En medio de tanta guerra y hambre, de repente surge una fotografía que nos abofetea, que nos obliga a detenernos y a tomar conciencia de lo que está pasando alrededor. La de la niña Phan Thị Kim Phúc, quemada por el napalm, en Vietnam; el bebé desmayado sobre una tierra yerma con un buitre detrás en una de las hambrunas de Sudán; la segunda matanza en el mercado de Sarajevo, en agosto de 1995, y ahora Aylan Kurdi, el niño sirio de tres años ahogado en las costas turcas.

En un mundo políticamente cobarde las fotos icónicas movilizan a la sociedad y fuerza a los dirigentes a tomar decisiones, o a pretender que toman decisiones. Todo el mundo se escandaliza, todo el mundo exige resultados, pero todo el mundo tiende a apaciguase y a olvidar pasados unos días. Es la ventaja del poder, solo tiene que esperar a que escampe para que todo siga igual.
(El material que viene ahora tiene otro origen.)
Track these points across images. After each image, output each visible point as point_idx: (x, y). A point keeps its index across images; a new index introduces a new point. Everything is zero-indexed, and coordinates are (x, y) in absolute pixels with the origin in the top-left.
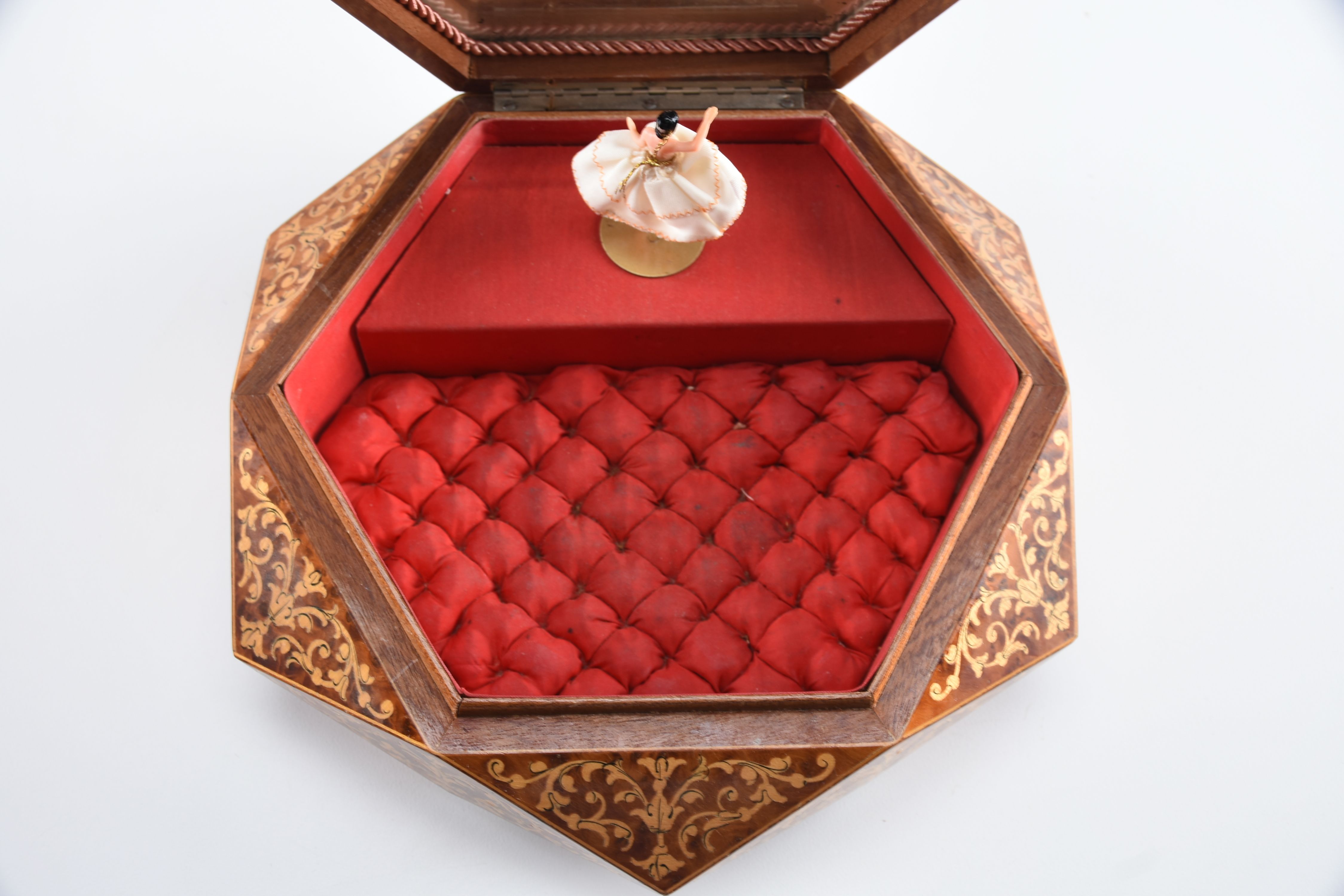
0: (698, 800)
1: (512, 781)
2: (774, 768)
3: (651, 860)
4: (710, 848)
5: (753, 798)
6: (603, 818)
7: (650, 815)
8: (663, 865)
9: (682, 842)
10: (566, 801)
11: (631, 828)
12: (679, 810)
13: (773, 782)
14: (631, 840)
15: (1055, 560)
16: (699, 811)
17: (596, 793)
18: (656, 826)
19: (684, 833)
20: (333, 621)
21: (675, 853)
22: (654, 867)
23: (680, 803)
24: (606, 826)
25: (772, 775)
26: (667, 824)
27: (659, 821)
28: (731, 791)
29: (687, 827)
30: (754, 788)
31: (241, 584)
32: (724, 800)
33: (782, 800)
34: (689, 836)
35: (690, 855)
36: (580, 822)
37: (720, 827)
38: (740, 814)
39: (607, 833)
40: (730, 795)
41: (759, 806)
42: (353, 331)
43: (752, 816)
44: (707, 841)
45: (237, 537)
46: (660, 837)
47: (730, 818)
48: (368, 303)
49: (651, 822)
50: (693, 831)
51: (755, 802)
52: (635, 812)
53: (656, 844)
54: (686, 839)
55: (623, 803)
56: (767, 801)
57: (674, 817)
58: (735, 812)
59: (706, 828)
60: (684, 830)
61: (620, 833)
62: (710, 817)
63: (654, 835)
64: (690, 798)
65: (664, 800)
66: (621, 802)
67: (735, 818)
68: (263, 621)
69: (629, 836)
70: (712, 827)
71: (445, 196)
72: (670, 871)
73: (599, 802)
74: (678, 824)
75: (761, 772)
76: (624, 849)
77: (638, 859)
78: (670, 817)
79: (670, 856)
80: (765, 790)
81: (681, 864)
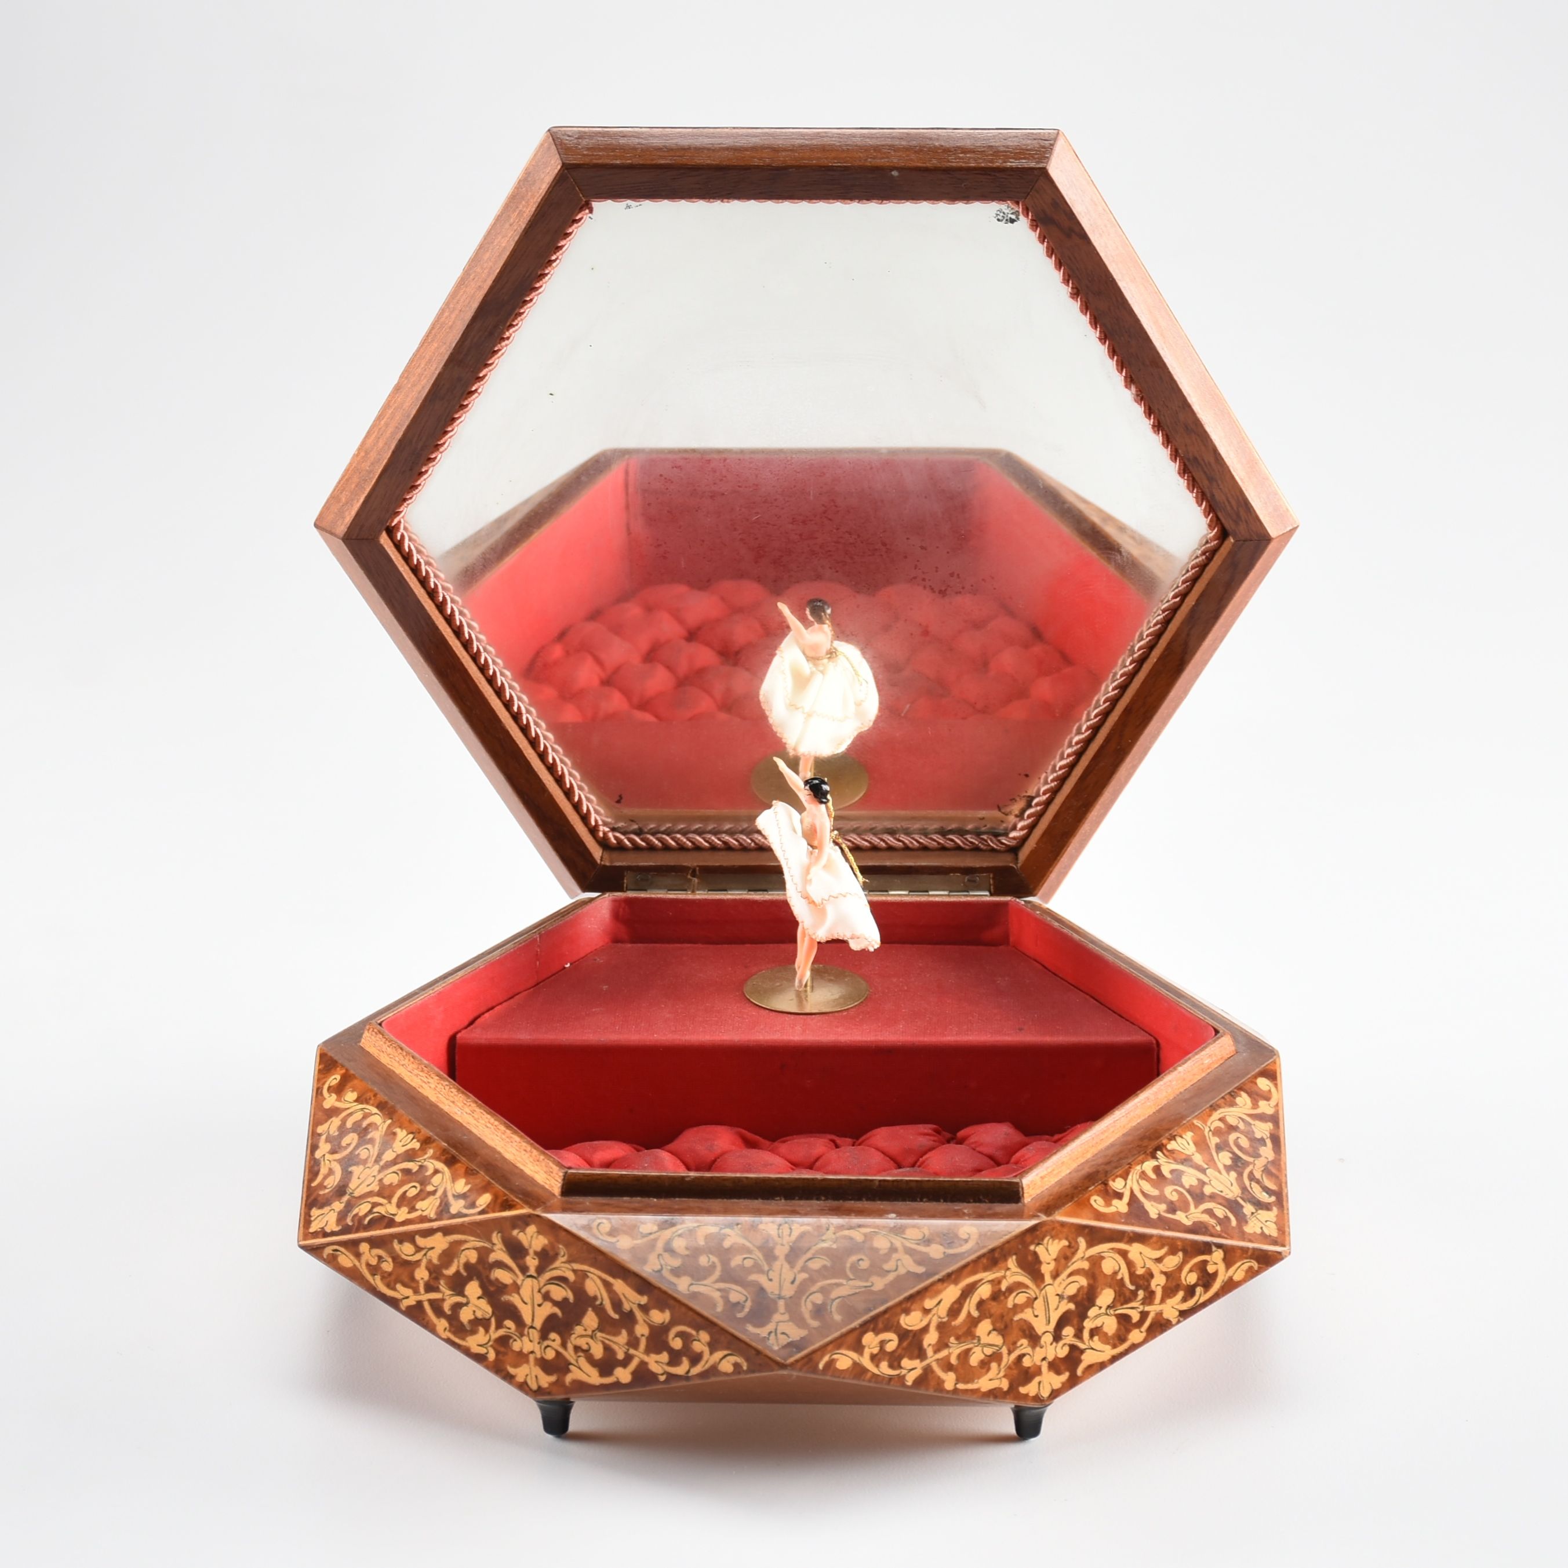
0: (824, 1267)
1: (618, 1241)
2: (910, 1238)
3: (770, 1327)
4: (837, 1317)
5: (886, 1267)
6: (717, 1281)
7: (771, 1280)
8: (783, 1333)
9: (806, 1309)
10: (676, 1263)
11: (749, 1293)
12: (805, 1276)
13: (910, 1252)
14: (749, 1304)
15: (1258, 1175)
16: (826, 1278)
17: (711, 1256)
18: (777, 1292)
19: (808, 1300)
20: (426, 1163)
21: (797, 1319)
22: (773, 1334)
23: (804, 1269)
24: (719, 1290)
25: (908, 1244)
26: (789, 1291)
27: (781, 1287)
28: (861, 1259)
29: (811, 1294)
30: (887, 1257)
31: (313, 1184)
32: (854, 1268)
33: (920, 1270)
34: (814, 1304)
35: (815, 1324)
36: (692, 1284)
37: (849, 1295)
38: (872, 1282)
39: (722, 1297)
40: (861, 1262)
41: (891, 1277)
42: (452, 1039)
43: (886, 1285)
44: (833, 1309)
45: (313, 1147)
46: (781, 1303)
47: (860, 1287)
48: (472, 1023)
49: (771, 1288)
50: (818, 1298)
51: (888, 1272)
52: (753, 1277)
53: (776, 1310)
54: (810, 1306)
55: (742, 1267)
56: (902, 1271)
57: (797, 1282)
58: (867, 1281)
59: (833, 1295)
60: (807, 1297)
61: (734, 1297)
62: (838, 1285)
63: (775, 1303)
64: (815, 1265)
65: (786, 1266)
66: (739, 1266)
67: (866, 1287)
68: (339, 1201)
69: (746, 1300)
70: (840, 1295)
71: (565, 968)
72: (791, 1340)
73: (713, 1266)
74: (802, 1290)
75: (894, 1241)
76: (740, 1315)
77: (756, 1326)
78: (793, 1282)
79: (791, 1323)
80: (899, 1260)
81: (803, 1333)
Hay miles de niños que van a morir mañana, la semana próxima, este mes. No nos escandalizan porque aún no tienen nombre para nosotros, aún no salen por televisión; de momento solo son una estadística.

La tragedia de Aylan pone de manifiesto la importancia del trabajo de los fotoperiodistas, de los periodistas en general; lo importante que es estar en los sitios y dar testimonio de la realidad, de lo que sucede, del precio que se paga por nuestro bienestar de tres comidas diarias y agua caliente en la ducha. Ser periodista no es un trabajo cómodo. No se puede denunciar la injusticia subidos de copilotos en un coche oficial.

El límite para publicar una foto es el respeto a la víctima. Creo que fue Santiago Lyon, jefe de Fotografía de Associated Press, quien dijo que una forma de saber si una foto es publicable es pensar que esa persona es tu padre, tu madre o tu hijo. Aplico el principio Lyon y sé que publicaría la foto de Aylan: representa la realidad, respeta al niño; es un puñetazo sobre nuestra conciencia, en nuestro estómago para que abramos los ojos. Una foto desagradable nunca es eficaz porque obliga a pasar la página, a cambiar de canal. Sin mirada del lector o del televidente no cumple su función de hacernos pensar. Una foto como la de Aylan es eficaz porque nos atrapa, horroriza y nos obliga a gritar: "¡Basta!"